Akhirnya, pada masa Presiden Susilo Bambang Yudhoyono dan Wakil Presiden Jusuf Kalla berhasil menyelesaikan konflik yang selama puluhan tahun terjadi di Aceh. Pemerintah Indonesia dan petinggi Gerakan Aceh Merdeka menandatangani perjanjian perdamaian di Helsinki. Melalui perjanjian yang diteken pada 15 Agustus 2005 itu kedua pihak sepakat mengakhiri konflik yang selama ini terjadi di Tanah Rencong tersebut.

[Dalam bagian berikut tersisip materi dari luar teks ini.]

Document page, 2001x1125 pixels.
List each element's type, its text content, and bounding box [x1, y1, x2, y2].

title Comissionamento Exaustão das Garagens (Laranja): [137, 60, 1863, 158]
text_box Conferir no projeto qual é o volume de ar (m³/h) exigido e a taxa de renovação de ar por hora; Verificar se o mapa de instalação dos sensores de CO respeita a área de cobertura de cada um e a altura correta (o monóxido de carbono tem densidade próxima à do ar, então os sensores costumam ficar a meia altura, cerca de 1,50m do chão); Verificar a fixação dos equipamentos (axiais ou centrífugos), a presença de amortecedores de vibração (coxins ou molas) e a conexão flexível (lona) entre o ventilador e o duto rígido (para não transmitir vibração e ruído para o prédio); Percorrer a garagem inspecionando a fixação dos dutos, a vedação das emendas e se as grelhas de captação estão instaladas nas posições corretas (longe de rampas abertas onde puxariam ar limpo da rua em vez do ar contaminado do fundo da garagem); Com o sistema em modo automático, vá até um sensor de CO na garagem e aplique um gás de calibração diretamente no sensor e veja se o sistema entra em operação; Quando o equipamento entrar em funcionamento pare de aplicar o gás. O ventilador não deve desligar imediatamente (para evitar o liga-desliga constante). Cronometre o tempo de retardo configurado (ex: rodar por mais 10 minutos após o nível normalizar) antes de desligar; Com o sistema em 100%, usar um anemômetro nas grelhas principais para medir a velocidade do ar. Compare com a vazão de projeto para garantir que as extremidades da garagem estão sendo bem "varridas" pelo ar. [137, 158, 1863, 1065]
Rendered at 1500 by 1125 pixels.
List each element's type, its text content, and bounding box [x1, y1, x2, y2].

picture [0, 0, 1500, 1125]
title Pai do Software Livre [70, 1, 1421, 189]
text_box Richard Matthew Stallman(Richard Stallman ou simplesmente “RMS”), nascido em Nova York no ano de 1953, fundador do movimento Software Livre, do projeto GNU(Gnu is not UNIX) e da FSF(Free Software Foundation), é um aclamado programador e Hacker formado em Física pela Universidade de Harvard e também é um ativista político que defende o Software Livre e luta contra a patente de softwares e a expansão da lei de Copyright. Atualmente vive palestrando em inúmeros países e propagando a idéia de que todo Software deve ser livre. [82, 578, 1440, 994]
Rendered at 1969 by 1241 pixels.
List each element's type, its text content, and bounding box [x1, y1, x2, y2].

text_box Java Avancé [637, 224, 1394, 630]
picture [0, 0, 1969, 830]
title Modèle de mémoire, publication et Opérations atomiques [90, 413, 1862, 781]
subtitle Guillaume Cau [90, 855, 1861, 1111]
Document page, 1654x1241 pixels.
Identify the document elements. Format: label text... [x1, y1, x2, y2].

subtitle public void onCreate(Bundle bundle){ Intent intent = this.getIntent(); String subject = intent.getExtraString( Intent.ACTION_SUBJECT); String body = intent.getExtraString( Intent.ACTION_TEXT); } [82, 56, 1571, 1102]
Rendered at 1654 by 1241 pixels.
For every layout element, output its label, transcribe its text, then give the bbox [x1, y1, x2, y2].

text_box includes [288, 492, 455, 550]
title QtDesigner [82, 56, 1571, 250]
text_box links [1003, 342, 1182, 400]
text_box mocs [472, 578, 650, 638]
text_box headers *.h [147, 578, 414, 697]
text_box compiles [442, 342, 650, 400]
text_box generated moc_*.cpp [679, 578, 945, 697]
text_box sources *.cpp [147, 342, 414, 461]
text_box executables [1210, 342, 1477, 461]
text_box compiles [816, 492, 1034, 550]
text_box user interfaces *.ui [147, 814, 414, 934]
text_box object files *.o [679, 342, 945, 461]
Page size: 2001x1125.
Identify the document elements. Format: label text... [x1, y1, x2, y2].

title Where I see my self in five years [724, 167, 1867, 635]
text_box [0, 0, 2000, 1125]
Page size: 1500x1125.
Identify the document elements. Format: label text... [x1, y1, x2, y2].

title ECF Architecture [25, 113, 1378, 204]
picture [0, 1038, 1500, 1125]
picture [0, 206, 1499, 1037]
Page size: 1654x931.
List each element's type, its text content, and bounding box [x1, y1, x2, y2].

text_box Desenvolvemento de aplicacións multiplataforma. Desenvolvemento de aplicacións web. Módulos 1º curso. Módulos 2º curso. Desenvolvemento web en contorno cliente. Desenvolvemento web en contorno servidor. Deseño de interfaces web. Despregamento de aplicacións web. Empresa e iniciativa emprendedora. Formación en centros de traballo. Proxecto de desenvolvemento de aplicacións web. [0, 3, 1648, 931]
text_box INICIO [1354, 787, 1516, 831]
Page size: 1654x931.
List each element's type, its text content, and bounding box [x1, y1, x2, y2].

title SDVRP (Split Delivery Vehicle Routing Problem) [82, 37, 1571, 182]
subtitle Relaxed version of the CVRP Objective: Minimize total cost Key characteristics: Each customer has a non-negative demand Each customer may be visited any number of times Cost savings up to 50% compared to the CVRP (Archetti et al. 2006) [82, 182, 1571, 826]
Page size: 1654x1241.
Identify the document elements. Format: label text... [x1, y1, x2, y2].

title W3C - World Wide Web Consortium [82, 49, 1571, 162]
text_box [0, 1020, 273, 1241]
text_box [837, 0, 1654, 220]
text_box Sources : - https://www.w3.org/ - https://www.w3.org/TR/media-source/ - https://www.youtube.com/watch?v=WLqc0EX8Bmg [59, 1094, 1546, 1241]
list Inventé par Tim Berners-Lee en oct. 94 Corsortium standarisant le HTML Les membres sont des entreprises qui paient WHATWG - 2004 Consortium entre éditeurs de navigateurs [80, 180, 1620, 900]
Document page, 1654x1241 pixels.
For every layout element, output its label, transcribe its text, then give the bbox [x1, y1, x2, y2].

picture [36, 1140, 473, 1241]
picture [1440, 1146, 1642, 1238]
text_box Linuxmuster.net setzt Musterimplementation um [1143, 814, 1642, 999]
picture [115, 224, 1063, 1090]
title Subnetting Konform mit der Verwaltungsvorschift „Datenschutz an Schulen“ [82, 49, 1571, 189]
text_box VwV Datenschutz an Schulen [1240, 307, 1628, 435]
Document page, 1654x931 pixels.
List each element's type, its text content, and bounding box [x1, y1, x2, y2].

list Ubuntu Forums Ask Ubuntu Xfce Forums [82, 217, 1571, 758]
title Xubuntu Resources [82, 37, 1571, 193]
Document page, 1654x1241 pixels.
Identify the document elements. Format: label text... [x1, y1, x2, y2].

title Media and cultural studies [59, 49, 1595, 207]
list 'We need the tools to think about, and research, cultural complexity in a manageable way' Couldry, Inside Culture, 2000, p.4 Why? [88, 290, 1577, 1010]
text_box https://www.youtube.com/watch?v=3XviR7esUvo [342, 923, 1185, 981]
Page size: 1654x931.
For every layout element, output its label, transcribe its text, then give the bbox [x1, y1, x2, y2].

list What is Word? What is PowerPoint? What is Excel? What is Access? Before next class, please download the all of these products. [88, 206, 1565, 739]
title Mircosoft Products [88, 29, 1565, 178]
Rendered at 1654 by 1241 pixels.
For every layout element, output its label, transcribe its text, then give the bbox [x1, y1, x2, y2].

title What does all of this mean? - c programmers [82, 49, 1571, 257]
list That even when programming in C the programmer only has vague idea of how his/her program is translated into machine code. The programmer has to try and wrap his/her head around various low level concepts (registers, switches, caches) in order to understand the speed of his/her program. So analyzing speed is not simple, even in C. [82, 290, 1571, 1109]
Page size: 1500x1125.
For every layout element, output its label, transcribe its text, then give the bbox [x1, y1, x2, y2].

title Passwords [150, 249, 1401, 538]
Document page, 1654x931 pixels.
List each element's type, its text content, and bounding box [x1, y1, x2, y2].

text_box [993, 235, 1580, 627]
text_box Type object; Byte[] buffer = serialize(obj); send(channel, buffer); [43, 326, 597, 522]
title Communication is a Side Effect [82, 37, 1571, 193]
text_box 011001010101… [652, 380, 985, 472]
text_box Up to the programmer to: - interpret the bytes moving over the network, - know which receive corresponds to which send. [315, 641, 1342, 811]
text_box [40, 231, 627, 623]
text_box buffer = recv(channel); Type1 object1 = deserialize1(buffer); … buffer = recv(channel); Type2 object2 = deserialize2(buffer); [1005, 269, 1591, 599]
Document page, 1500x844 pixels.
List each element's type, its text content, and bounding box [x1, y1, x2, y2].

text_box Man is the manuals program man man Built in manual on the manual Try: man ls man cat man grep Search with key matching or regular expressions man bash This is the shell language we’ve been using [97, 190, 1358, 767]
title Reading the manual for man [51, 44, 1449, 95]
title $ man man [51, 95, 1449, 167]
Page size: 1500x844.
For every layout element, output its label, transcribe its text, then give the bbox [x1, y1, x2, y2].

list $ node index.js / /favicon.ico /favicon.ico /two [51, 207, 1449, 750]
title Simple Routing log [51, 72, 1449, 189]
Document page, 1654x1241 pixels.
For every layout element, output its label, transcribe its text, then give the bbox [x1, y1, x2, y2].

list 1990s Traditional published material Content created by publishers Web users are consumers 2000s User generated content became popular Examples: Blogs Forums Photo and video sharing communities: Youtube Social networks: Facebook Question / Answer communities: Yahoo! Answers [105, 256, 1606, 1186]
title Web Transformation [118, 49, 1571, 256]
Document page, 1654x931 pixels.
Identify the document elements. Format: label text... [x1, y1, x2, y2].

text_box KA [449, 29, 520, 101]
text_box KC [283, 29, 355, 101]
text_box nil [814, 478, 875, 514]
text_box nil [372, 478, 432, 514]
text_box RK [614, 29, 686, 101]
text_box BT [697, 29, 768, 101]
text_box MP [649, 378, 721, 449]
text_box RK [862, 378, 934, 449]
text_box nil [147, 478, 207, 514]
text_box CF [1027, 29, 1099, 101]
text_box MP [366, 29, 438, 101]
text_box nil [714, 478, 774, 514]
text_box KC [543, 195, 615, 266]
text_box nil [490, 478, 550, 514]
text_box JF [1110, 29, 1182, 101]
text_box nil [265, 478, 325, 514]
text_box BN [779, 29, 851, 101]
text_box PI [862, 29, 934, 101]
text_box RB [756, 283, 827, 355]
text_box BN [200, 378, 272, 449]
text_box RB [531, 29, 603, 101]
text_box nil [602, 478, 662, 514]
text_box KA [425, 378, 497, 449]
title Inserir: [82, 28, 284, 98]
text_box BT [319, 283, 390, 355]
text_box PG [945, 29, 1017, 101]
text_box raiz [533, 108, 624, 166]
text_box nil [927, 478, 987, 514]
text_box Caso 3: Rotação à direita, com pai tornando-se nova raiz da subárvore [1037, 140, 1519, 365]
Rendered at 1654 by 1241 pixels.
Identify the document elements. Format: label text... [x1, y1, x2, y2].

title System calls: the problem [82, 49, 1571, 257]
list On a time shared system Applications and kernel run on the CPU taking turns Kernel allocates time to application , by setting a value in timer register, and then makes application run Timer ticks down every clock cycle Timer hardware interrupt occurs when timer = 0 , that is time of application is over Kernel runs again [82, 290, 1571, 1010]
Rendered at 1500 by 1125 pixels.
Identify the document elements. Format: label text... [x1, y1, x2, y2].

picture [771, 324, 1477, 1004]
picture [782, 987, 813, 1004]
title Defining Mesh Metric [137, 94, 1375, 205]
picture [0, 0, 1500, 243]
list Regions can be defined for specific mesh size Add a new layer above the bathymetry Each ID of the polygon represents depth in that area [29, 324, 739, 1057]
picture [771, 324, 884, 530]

Lahirnya perjanjian Helsinki diikuti dengan penetapan UU No. 11 Tahun 2006 tentang Pemerintahan Aceh. Dalam rangka menyelesaikan masalah atau konflik sosial di kalangan masyarakat, Pemerintahan Susilo Bambang Yudoyono juga membentuk lembaga-lembaga dialog. Antara lain pembentukan Forum Kerukunan Umat Beragama (FKUB). Presiden SBY juga memfasilitasi pembentukan Forum Kewaspadaan Dini Masyarakat (FKDM), pembentukan Komunitas Intelijen Daerah (KOMINDA) dan Forum Pembaruan Kebangsaan (FPK).
Peran SBY.
Pertama, mencetuskan perundingan perdamaian di Helsinki pada tanggal 15 Agustus 2005. Kedua, SBY menerapkan kebijakan yang berbeda dengan sebelumnya yaitu melalui dialog dengan posisi yang “setara” dengan dibantu mediator yang cukup netral dan proaktif. Hasilnya MoU tersebut telah mengantarkan adanya proses perdamaian di Aceh. Ketiga, keberanian dan konsistensi dalam mengwujudkan perdamaian. Keempat, tsunami 26 Desember 2004 sebagai peluang menciptakan perdamian.
Gagasan SBY
Pertama, Penyelesaian konflik dengan pendekatan pragmatis, fleksibel, dan menjangkau jauh kedepan. Kedua, membangun kepercayaan dengan pihak berkonflik, sejak tahun 2000 (saat menjabat Menkopolhukam) hingga 20004. Ketiga, menawarkan Otonomi Khusus untuk Aceh. Keempat, Menciptakan nilai-nilai peradaban bagi bangsa Indonesia dengan membuka pintu damai secara ikhlas, jujur, dan berani.
SBY mengatakan dalam buku “SBY dan Resolusi Konflik” yang ditulis oleh Dr. Djohan Effendi berpesan “Dalam hal ini pemimpin harus mampu thinking outside the box”.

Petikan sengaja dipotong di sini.